Biamungu, a 25-year-old porter in Goma in eastern Democratic Republic of Congo, has to work very hard to scrape by. A makeshift wooden push-bike is all he has to support his family of six.
Riding his large wooden bicycle, Biamungu, with his muscular, sweaty body, looks like a character from a novel. He belongs to a category of workmen commonly known in eastern DRC as tshukudeurs. They are burly men, who transport loads with their tshukudu, a makeshift carrier hand-carved from large pieces of wood.
Transporting luggage and supplies is a tough job that requires physical strength and stamina: qualities Biamungu has in heaps.
Before the father of four opted for the wooden push-bike, he tried a motorcycle. But a lack of funds prevented him from operating that business.
"I know how to drive a motorbike, but I don't have enough money to buy one nor do I know people who could hire me to drive theirs," he says.

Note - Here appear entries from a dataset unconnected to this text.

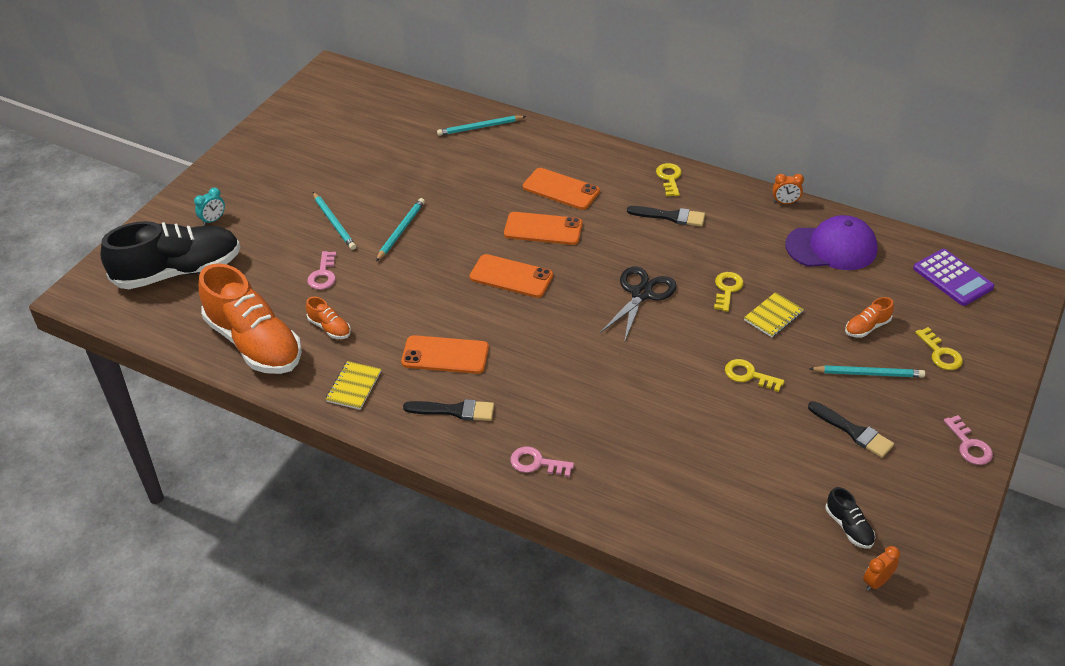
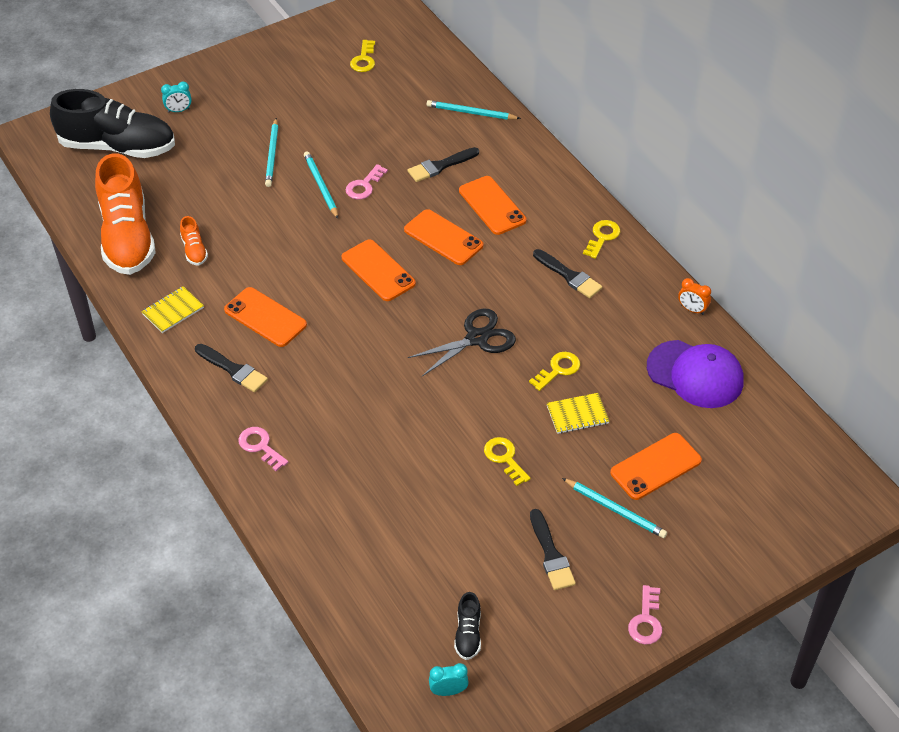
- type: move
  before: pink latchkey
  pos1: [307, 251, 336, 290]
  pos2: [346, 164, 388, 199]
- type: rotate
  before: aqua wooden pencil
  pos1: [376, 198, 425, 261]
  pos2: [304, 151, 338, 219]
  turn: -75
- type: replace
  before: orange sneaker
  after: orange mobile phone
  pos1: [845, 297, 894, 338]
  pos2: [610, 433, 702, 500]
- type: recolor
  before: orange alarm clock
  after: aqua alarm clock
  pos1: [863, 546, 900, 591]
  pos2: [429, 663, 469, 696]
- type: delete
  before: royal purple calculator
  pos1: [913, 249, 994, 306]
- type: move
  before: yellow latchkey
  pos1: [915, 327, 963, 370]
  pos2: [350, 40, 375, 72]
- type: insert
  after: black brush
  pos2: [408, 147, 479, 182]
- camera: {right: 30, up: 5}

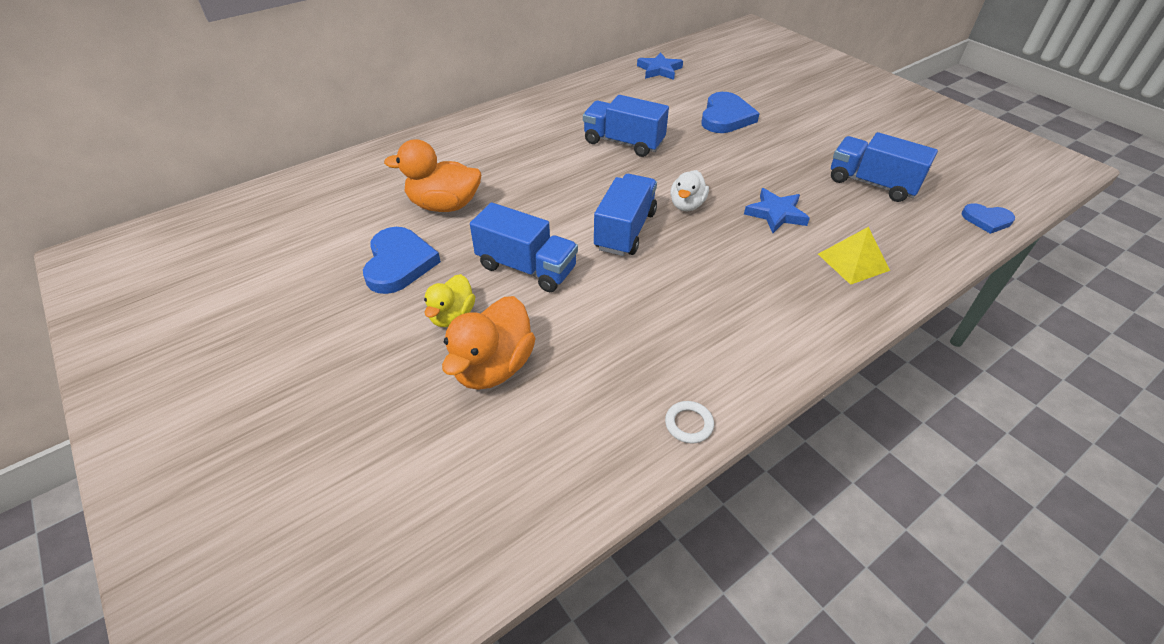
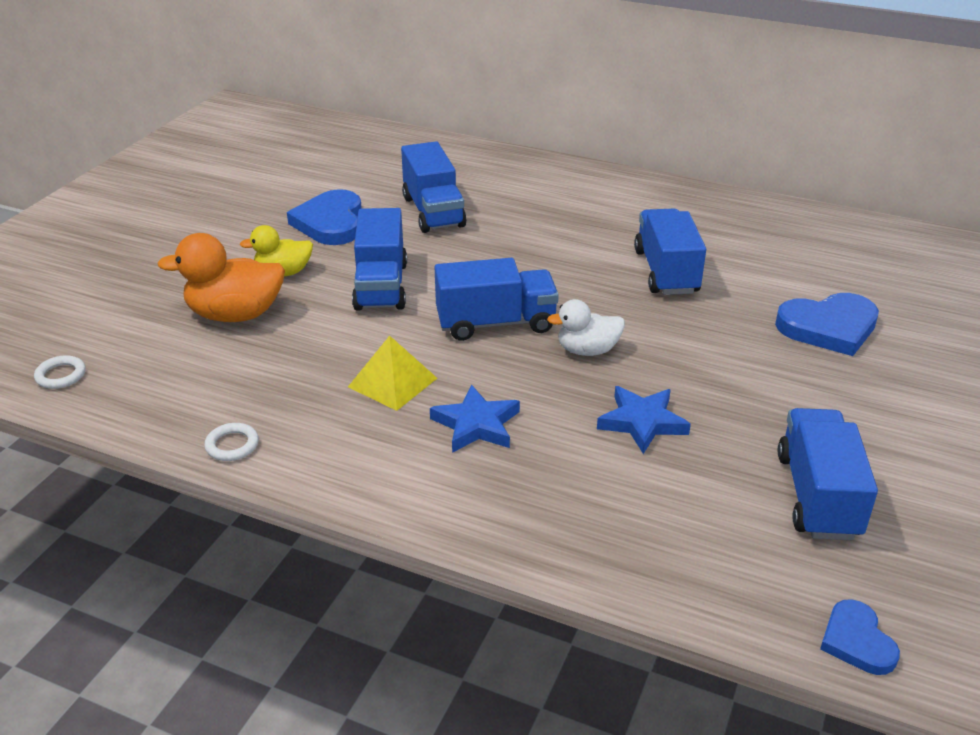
- type: rotate
  before: royal blue love heart
  pos1: [363, 227, 441, 294]
  pos2: [287, 189, 362, 245]
  turn: 120
- type: replace
  before: orange toy duck
  after: royal blue lorry
  pos1: [384, 139, 481, 212]
  pos2: [401, 141, 467, 233]
- type: move
  before: royal blue star shape
  pos1: [637, 52, 683, 80]
  pos2: [430, 385, 520, 453]
- type: move
  before: yellow pyramid
  pos1: [818, 227, 890, 285]
  pos2: [348, 336, 437, 411]
- type: insert
  after: pure white torus
  pos2: [34, 355, 86, 389]
- camera: {right: 60, up: -10}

Originally from Munigi, north of Goma, Biamungu decided to get himself a tshukudu, a means of transport that originates in the Goma area. All the investment he needed to make was the time it took to find quality wood in the forest and build his two-wheeler.
"I chose the simplest solution," he says. "I didn't spend any money to get my tshukudu. Some of my cousins helped me build it."
But as it is, Biamungu is struggling to make his zero investment venture profitable.
"On a very good day, I take home about 10,500 Congolese francs (around 10 euros)," he says. "But days like these have been few and far between since the start of the conflict between M23 and the Congolese army."
His family of six
With his daily income, the young man has to cover the daily expenses for his family of six.
"I make sure to bring home the basic necessities: flour for the fufu [cassave paste], cooking oil and salt. If I have some money left, we feast on tomato sauce or meat," he says with a smile.
At his house, the diet is always the same. Fufu is served every day, with vegetables from the small family garden kept by his wife. The whole family waits for the day Biamungu receives his share from the tontine, a voluntary system of group savings. Only then can they afford some meat, fish or anything else that doesn't grow in the garden. For his wife, waiting for a week for the payment from the tontine feels like a year.
"I understand her impatience, because it's the only time she can afford to shop for various necessities, including clothes for her and the children," says Biamungu.
It worries him that he cannot cover the school fees for his children.
"I am already lucky enough not to pay rent as I inherited the house from my parents," he says. "Until I can afford it, I don't see how my children will get an education. Primary school is not free here."
In the meantime, it seems Biamungu will stay loyal to his tshukudu.
"I don't have a choice. This is what I can do best. I have tried a few other jobs, but nothing worked. This is my last chance," he says.